1. A touch detection method is applied to a touch pad of an electronic device, and is characterized in that a touch area of the touch pad comprises a plurality of sub-areas, and the sub-areas are respectively operation areas corresponding to a plurality of functions, and the method comprises the following steps:

acquiring information of a position and pressure when a user presses the touch pad;

when the pressure is larger than a first pressure threshold value, determining a target sub-region where the position is located in the plurality of sub-regions, and outputting a key value corresponding to the target sub-region, so that the electronic equipment can realize a function corresponding to the target sub-region according to the key value.

2. The method of claim 1, further comprising:

and integrating the pressure according to the duration of the pressure, and determining the size of the sound corresponding to the target sub-area and/or the intensity of the vibration output by the vibration feedback device in the target sub-area according to the obtained integrated pressure value.

3. The method of claim 2, wherein the plurality of sub-regions form a pattern of a plurality of keys of a MIDI keyboard, and the plurality of sub-regions are respectively corresponding operating regions of the plurality of keys.

4. The method according to claim 3, wherein the greater the pressure to which the operating area corresponding to the key is subjected, the greater the sound of the note outputted corresponding to the key.

5. The method according to claim 3, wherein the greater the pressure to which the operating region corresponding to the key is subjected, the greater the intensity of the vibration of the operating region corresponding to the key.

6. The method of claim 1, further comprising:

and determining whether to start a plurality of functions corresponding to the plurality of sub-areas according to the pressure.

7. The method of claim 6, wherein said determining whether to activate a plurality of functions corresponding to the plurality of sub-regions based on the pressure comprises:

determining to turn on or off a plurality of functions corresponding to the plurality of sub-regions when the pressure is greater than a second pressure threshold and a duration exceeds a time threshold, wherein the second pressure threshold is greater than the first pressure threshold.

8. The method of claim 7, wherein a backlight module is disposed under the touch pad, the backlight module is configured to emit light, and the method further comprises:

and when determining to start a plurality of functions corresponding to the plurality of sub-areas, controlling the backlight module to emit light so as to present the plurality of sub-areas on the touch pad.

9. A touch pad, wherein a touch area of the touch pad includes a plurality of sub-areas, and the sub-areas are operation areas corresponding to a plurality of functions, respectively, the touch pad includes:

10. The trackpad of claim 9, wherein the processing unit is further configured to:

11. The touch pad of claim 10,

the patterns formed by the plurality of sub-areas are a plurality of keys of a musical instrument digital interface MIDI keyboard, and the plurality of sub-areas are respectively operation areas corresponding to the plurality of keys.

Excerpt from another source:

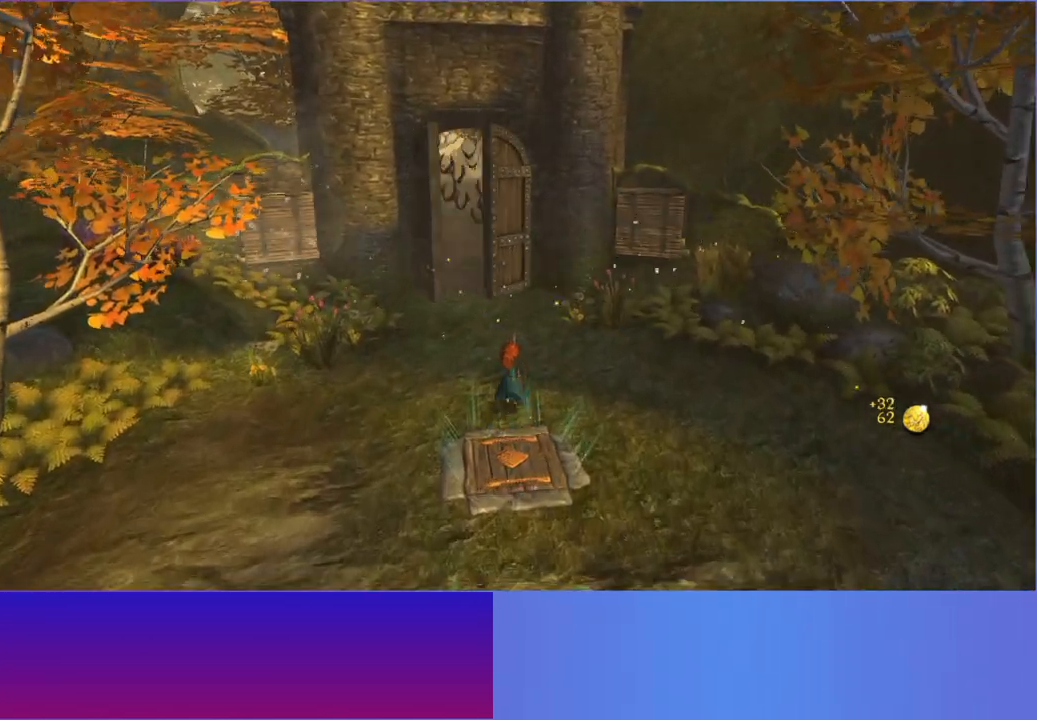
{"dt_ms": 500, "buttons": [], "left_stick": "up", "right_stick": "center", "events": []}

12. The touch pad of claim 11,

the larger the pressure on the operation area corresponding to the key is, the larger the output note sound corresponding to the key is.

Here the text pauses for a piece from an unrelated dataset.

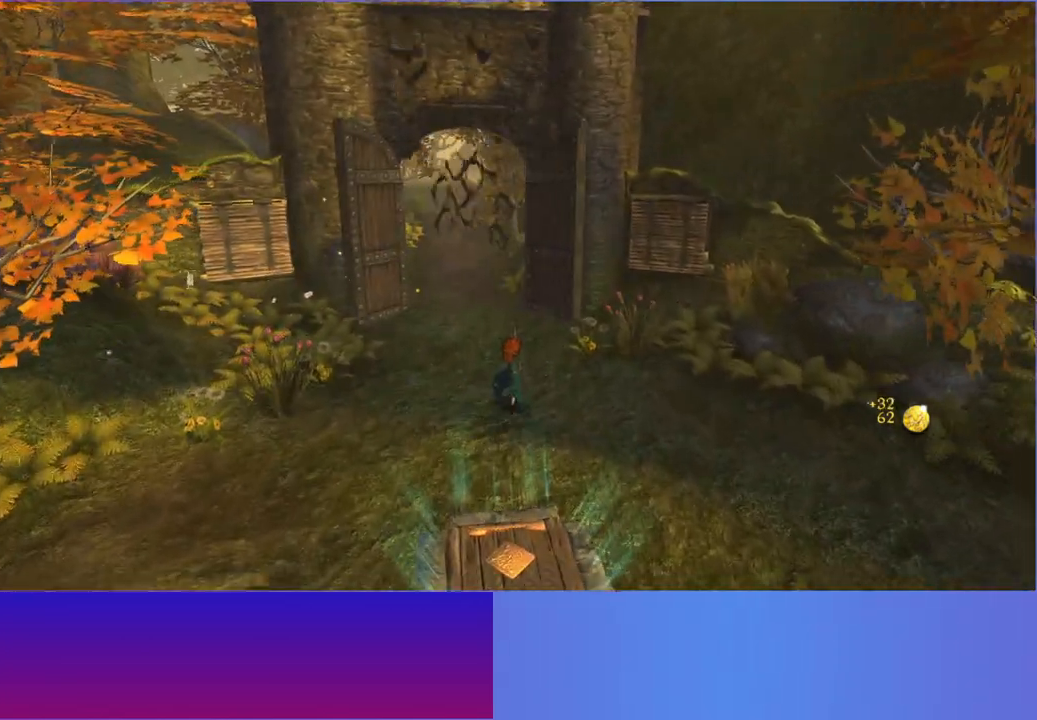
{"dt_ms": 500, "buttons": [], "left_stick": "up", "right_stick": "center", "events": []}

13. The touch pad of claim 11,

the greater the pressure received by the operation area corresponding to the key, the greater the intensity of the vibration of the operation area corresponding to the key.

14. The trackpad of claim 9, wherein the processing unit is further configured to:

15. The trackpad of claim 14, wherein the processing unit is specifically configured to:

16. The trackpad of claim 15, further comprising:

the backlight module is used for emitting light;

the processing unit is further to:

17. An electronic device, comprising:

the touch panel of any of the above claims 9-16; and the number of the first and second groups,

and the processor is used for receiving the key values reported by the touch pad and executing the functions corresponding to the key values.